Another important and unknown aspect of the Mahasabha’s contribution to modern India, documented well in this book, is their definitive efforts for the re-militarization of the Hindu Society. They had observed that due to the “Martial Races” based recruitment of the British, the proportion of Muslims in the Indian Army was very high (between 30-50%). The Mahasabha and its leaders focused on encouraging the Hindu youth to recruit into the Army in large numbers, the process having accelerated after the outbreak of the Second World War. The idea was that the Hindus be ready in large numbers, trained and equipped to carry the defence of the nation when freedom came.

The provincial elections of 1946 wiped out the non-Congress and League parties from the political map which completely side lined the Mahasabha, rendering them impotent to prevent India’s partition. A further blow came to the Mahasabha’s prestige when Gandhi was murdered in 1948 with zealots who were Mahasabha members at one point. Savarkar was arrested and tried for this act, though exonerated at the end of it. From here on, with the ascent and complete domination of Nehru over the political canvas of India, Savarkar faded into twilight, though continuing to promulgate his thoughts in print and speech.

If the first volume fills one with awe and praise at the courage, resilience, and scholarship of Savarkar as witness to his efforts and struggles during the revolutionary days and those of the Andaman horror; the second volume fills one with sadness at the way in which his warnings on Islamic aggression and the upcoming partition were ignored and he was side lined from public life. The books build a balanced portrayal of Savarkar, especially in volume 2 where his failings as an organization man are outlined; illustrated in the fact that the Hindu Mahasabha fell apart when Savarkar left the scene. The RSS, which was a progeny of the Hindu Mahasabha movement, and with who, Savarkar fell apart eventually, was much more successful in building a sustainable movement which was driven by an ideology, not personality.

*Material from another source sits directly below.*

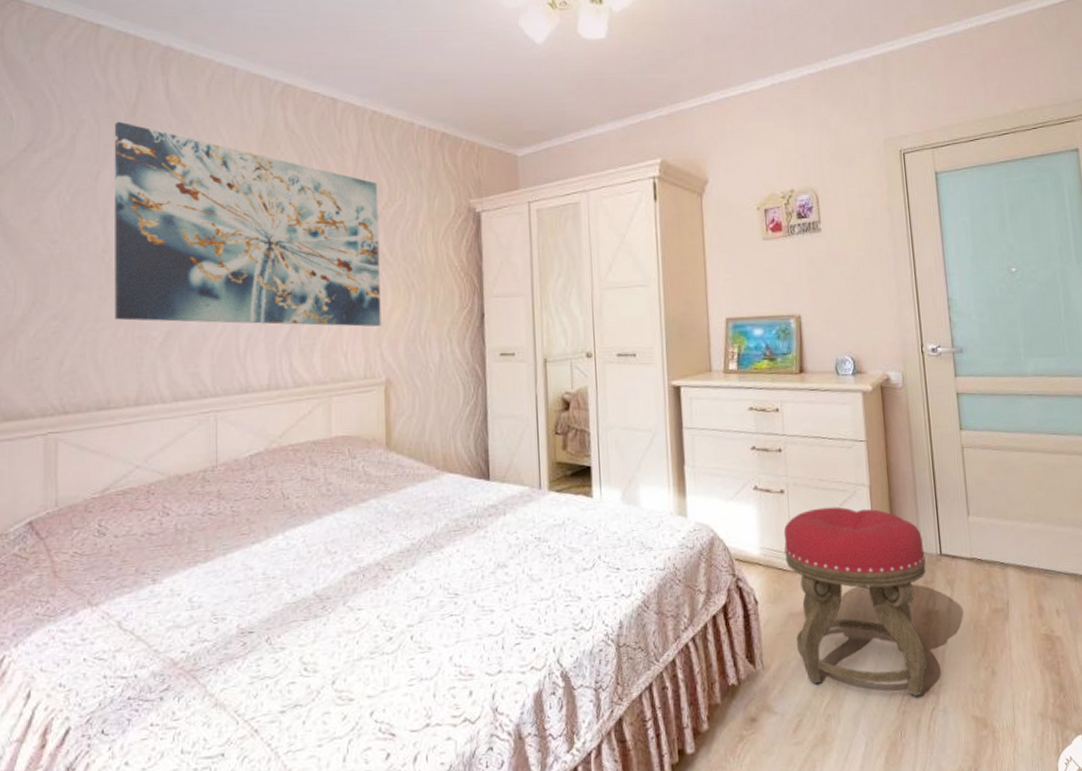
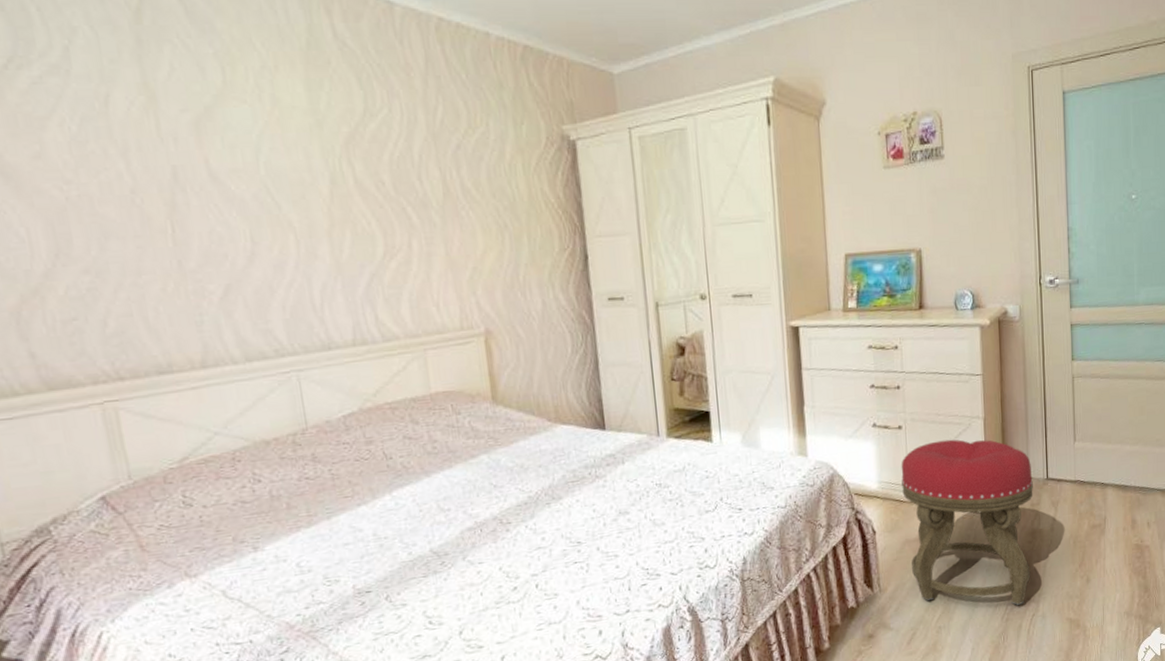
wall art: present [114,121,381,327] -> none [116,29,474,273]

To summarize, at more than 1200 pages combined, the two volumes of this prodigious work by Vikram Sampath touch every aspect of Savarkar’s life, works and thoughts. There is a lot to learn from them, a lot to get inspired from and at least some of his ruminations on defence, foreign policy, society, science is worth enshrining in government thought. With his ideological successors currently dominant in India’s political sphere, we can hope to see policies and steps that take India to its deserved place in the sun on the world’s stage.